● Problem to work on
Translate this sentence from the introduction below on recruiting older adults to clinical trials into Spanish: "Volunteer recruitment remains one of the biggest challenges for CTs [11], with three quarters of all CTs failing to meet recruitment deadlines [25] and/or requiring extensions [15]."

● Text for analysis
Introduction

The age-related loss of muscle mass (sarcopenia) and strength (dynapenia) is associated with an increased risk of morbidity [12] and mortality [10], costing an estimated £5.7 billion annually (MRC 2012). Clinical trials (CTs) are therefore crucial in order to understand the mechanisms regulating age-related muscle decline, and to develop efficacious therapeutic interventions for the maintenance of muscle health across the life-course.

Volunteer recruitment remains one of the biggest challenges for CTs [11], with three quarters of all CTs failing to meet recruitment deadlines [25] and/or requiring extensions [15]. This is particularly true for CTs looking to recruit healthy older adults due to a higher prevalence of pre-existing diseases [16] and polypharmacy (concurrent use of multiple medications) [13], meaning that the recruitment criteria are often not met. This recruitment challenge is further exacerbated when rigorous study-specific volunteer inclusion/exclusion criteria are applied, such as “physically inactive”, which is often seen as an essential control for robust studies of muscle function and metabolism. In addition, studies investigating the mechanistic basis of drug-based interventions often require invasive tissue sampling (e.g. blood and/or muscle biopsies), both of which may deter older adults from volunteering [16, 22].

It is therefore prudent to disseminate the challenges and suggest practical recommendations for recruiting older adults to CTs that include comprehensive inclusion/exclusion criteria so that an effective recruitment pipeline can be established amongst the ageing research community [21]. This paper reports the successes and challenges associated with the recruitment of 20 healthy older (65–75 years), inactive, statin-free males for a double-blind randomised CT involving exercise testing, blood and muscle biopsy samples to investigate the effects of acipimox versus placebo on muscle function and metabolism.

Stored data entries

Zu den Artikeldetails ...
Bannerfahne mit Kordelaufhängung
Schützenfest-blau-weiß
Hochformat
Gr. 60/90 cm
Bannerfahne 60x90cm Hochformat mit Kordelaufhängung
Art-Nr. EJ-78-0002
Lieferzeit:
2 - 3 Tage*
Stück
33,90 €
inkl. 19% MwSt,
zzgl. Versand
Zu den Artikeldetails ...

● Answer space
El reclutamiento de voluntarios sigue siendo uno de los mayores desafíos para los ensayos clínicos [11], ya que tres cuartas partes de todos los ensayos clínicos no cumplen los plazos de reclutamiento [25] y/o requieren prórrogas [15].